- **Exercise requirements**
Set down every line of all the records below word for word, and leave the pictures out of your answer.

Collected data
= Beginning of Section =
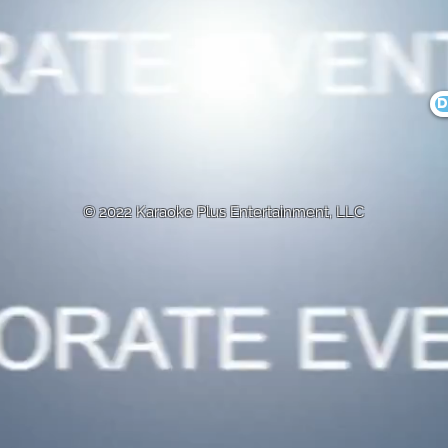
D
© 2022 Karaoke Plus Entertainment, LLC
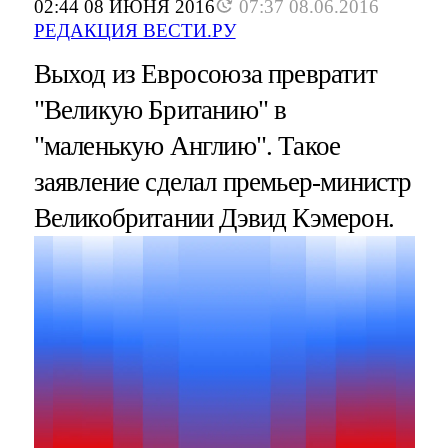
02:44 08 ИЮНЯ 2016
07:37 08.06.2016
РЕДАКЦИЯ ВЕСТИ.РУ
Выход из Евросоюза превратит
"Великую Британию" в
"маленькую Англию". Такое
заявление сделал премьер-министр
Великобритании Дэвид Кэмерон.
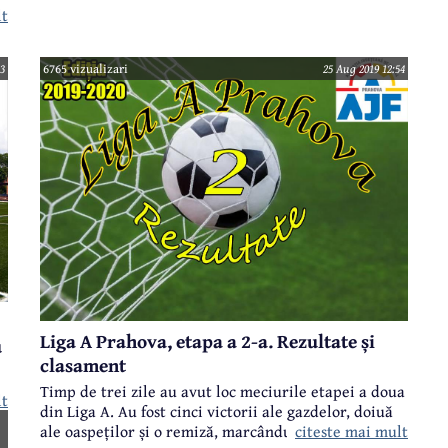
- Tricolorul Breaza și FC Bănești - CSO Plopeni. Iată
lt
programul complet, scurte avancronici și delegările
arbitrilor și observatorilor:
t
3
6765 vizualizari
25 Aug 2019 12:54
or
Liga A Prahova, etapa a 2-a. Rezultate și
u
clasament
Timp de trei zile au avut loc meciurile etapei a doua
lt
din Liga A. Au fost cinci victorii ale gazdelor, doiuă
citeste mai mult
ale oaspeților și o remiză, marcându-se 22 goluri.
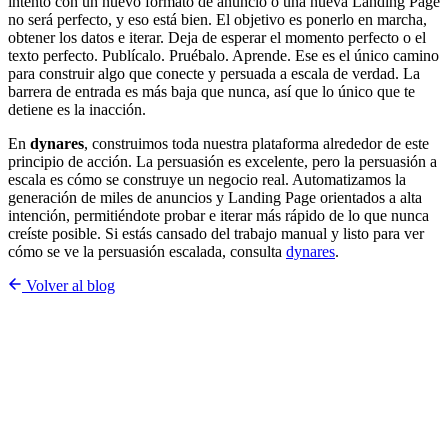
intento con un nuevo formato de anuncio o una nueva Landing Page
no será perfecto, y eso está bien. El objetivo es ponerlo en marcha,
obtener los datos e iterar. Deja de esperar el momento perfecto o el
texto perfecto. Publícalo. Pruébalo. Aprende. Ese es el único camino
para construir algo que conecte y persuada a escala de verdad. La
barrera de entrada es más baja que nunca, así que lo único que te
detiene es la inacción.
En
dynares
, construimos toda nuestra plataforma alrededor de este
principio de acción. La persuasión es excelente, pero la persuasión a
escala es cómo se construye un negocio real. Automatizamos la
generación de miles de anuncios y Landing Page orientados a alta
intención, permitiéndote probar e iterar más rápido de lo que nunca
creíste posible. Si estás cansado del trabajo manual y listo para ver
cómo se ve la persuasión escalada, consulta
dynares
.
Volver al blog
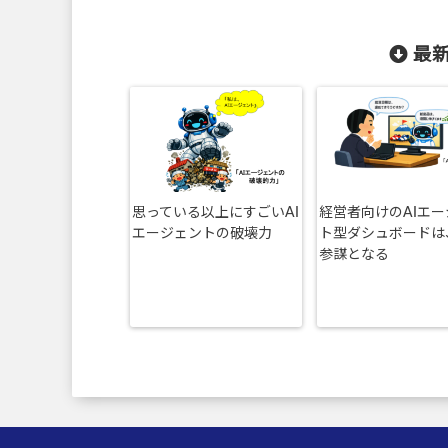
最新
思っている以上にすごいAI
経営者向けのAIエ
エージェントの破壊力
ト型ダシュボードは
参謀となる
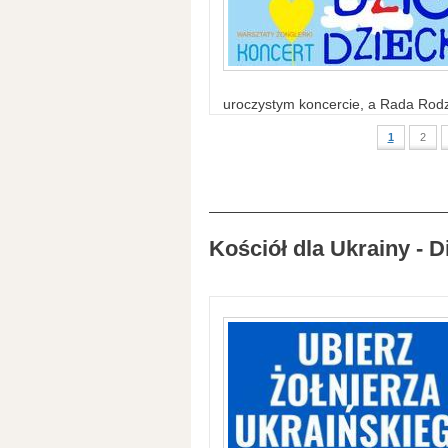
uroczystym koncercie, a Rada Rodzi
1
2
Kościół dla Ukrainy - D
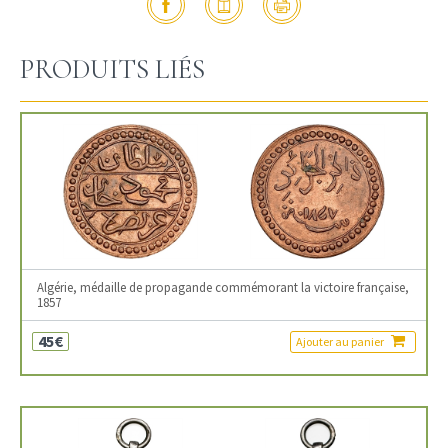
PRODUITS LIÉS
Algérie, médaille de propagande commémorant la victoire française,
1857
45€
Ajouter au panier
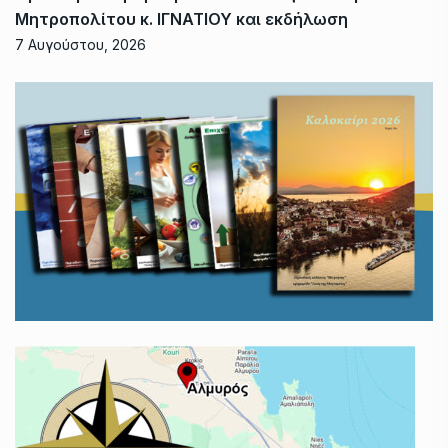
Μητροπολίτου κ. ΙΓΝΑΤΙΟΥ και εκδήλωση
7 Αυγούστου, 2026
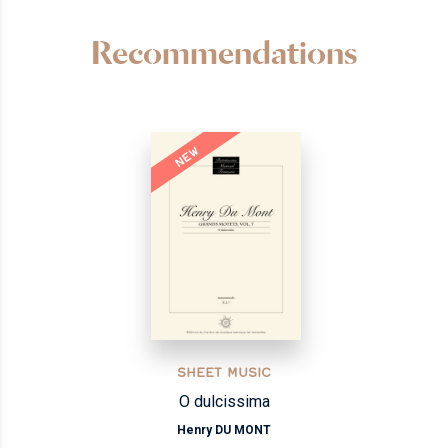
Recommendations
NEW
SHEET MUSIC
O dulcissima
Henry DU MONT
= End of Section =
- **Solution to the problem**
D
© 2022 Karaoke Plus Entertainment, LLC
02:44 08 ИЮНЯ 2016
07:37 08.06.2016
РЕДАКЦИЯ ВЕСТИ.РУ
Выход из Евросоюза превратит
"Великую Британию" в
"маленькую Англию". Такое
заявление сделал премьер-министр
Великобритании Дэвид Кэмерон.
- Tricolorul Breaza și FC Bănești - CSO Plopeni. Iată
lt
programul complet, scurte avancronici și delegările
arbitrilor și observatorilor:
t
3
6765 vizualizari
25 Aug 2019 12:54
or
Liga A Prahova, etapa a 2-a. Rezultate și
u
clasament
Timp de trei zile au avut loc meciurile etapei a doua
lt
din Liga A. Au fost cinci victorii ale gazdelor, doiuă
citeste mai mult
ale oaspeților și o remiză, marcându-se 22 goluri.
intento con un nuevo formato de anuncio o una nueva Landing Page
no será perfecto, y eso está bien. El objetivo es ponerlo en marcha,
obtener los datos e iterar. Deja de esperar el momento perfecto o el
texto perfecto. Publícalo. Pruébalo. Aprende. Ese es el único camino
para construir algo que conecte y persuada a escala de verdad. La
barrera de entrada es más baja que nunca, así que lo único que te
detiene es la inacción.
En
dynares
, construimos toda nuestra plataforma alrededor de este
principio de acción. La persuasión es excelente, pero la persuasión a
escala es cómo se construye un negocio real. Automatizamos la
generación de miles de anuncios y Landing Page orientados a alta
intención, permitiéndote probar e iterar más rápido de lo que nunca
creíste posible. Si estás cansado del trabajo manual y listo para ver
cómo se ve la persuasión escalada, consulta
dynares
.
Volver al blog
最新
思っている以上にすごいAI
経営者向けのAIエ
エージェントの破壊力
ト型ダシュボードは
参謀となる
uroczystym koncercie, a Rada Rodzi
1
2
Kościół dla Ukrainy - D
PRODUITS LIÉS
Algérie, médaille de propagande commémorant la victoire française,
1857
45€
Ajouter au panier
Μητροπολίτου κ. ΙΓΝΑΤΙΟΥ και εκδήλωση
7 Αυγούστου, 2026
Recommendations
NEW
SHEET MUSIC
O dulcissima
Henry DU MONT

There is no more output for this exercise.